Certes, le Québec n’est pas encore sorti de son contexte de dénatalité. Les indices de fécondité fluctuent. En fait, la politique familiale comporte des limites, notamment en ce qui concerne les places libres dans les CPE. Toutefois, depuis l’instauration de sa politique, les familles se portent mieux. Mieux pour les parents, mais surtout mieux pour les enfants, grands gagnants de cette politique, car ils vont vivre moins de pauvreté. Mieux pour les femmes, aussi, dont la participation au marché de l’emploi a augmenté depuis 1997. C’est de cela que les personnes âgées ont besoin : un projet de société où l’État joue un rôle social important pour assurer un vieillissement de la population dans la dignité et le respect. Parce qu’être « vieux » aujourd’hui signifie faire partie d’un groupe d’individus très diversifiés, aux identités hétéroclites, dont plusieurs sont actifs et en santé.

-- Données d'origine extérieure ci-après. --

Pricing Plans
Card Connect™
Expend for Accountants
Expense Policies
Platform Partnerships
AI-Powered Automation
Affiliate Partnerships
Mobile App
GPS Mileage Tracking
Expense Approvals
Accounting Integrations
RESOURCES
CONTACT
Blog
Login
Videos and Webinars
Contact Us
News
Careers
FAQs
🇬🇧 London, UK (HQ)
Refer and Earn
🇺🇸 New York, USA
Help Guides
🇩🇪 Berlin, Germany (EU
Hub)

Le Québec est devenu un modèle en matière de politique familiale. C’est au tour des aînés de bénéficier d’une telle attention sociale. Se doter d’une politique bénéficierait non seulement à la génération des baby-boomers, mais aussi aux générations futures. Le Québec peut et doit devenir le modèle en matière de politique du vieillissement.

1 commentaire
  • Nadia Alexan - Abonnée 17 juillet 2020 10 h 16

    Une société civilisée se démarque par la façon dont elle traite ses citoyens les plus vulnérables.

    Merci, madame Carolina Iacovino, pour votre cri du coeur important en faveur d'un meilleur traitement de nos ainés. Effectivement, nous avons besoin d'une politique du vieillissement dans la dignité et le respect.
    La pandémie du coronavirus a mis en lumière les failles dans un système de maisons de repos basé sur la mesquinerie et la maltraitance de nos ainés.
    Le temps est venu de corriger la négligence systématique de nos ainés qui ont fait une contribution inestimable à la société québécoise et de favoriser le maintien des vieux à la maison le plus long possible. On pourrait s'inspirer de pays scandinaves qui ont réussi à maintenir leurs ainés à la maison le plus longue possible, au lieu de les entreposer dans des maisons de repos à long terme.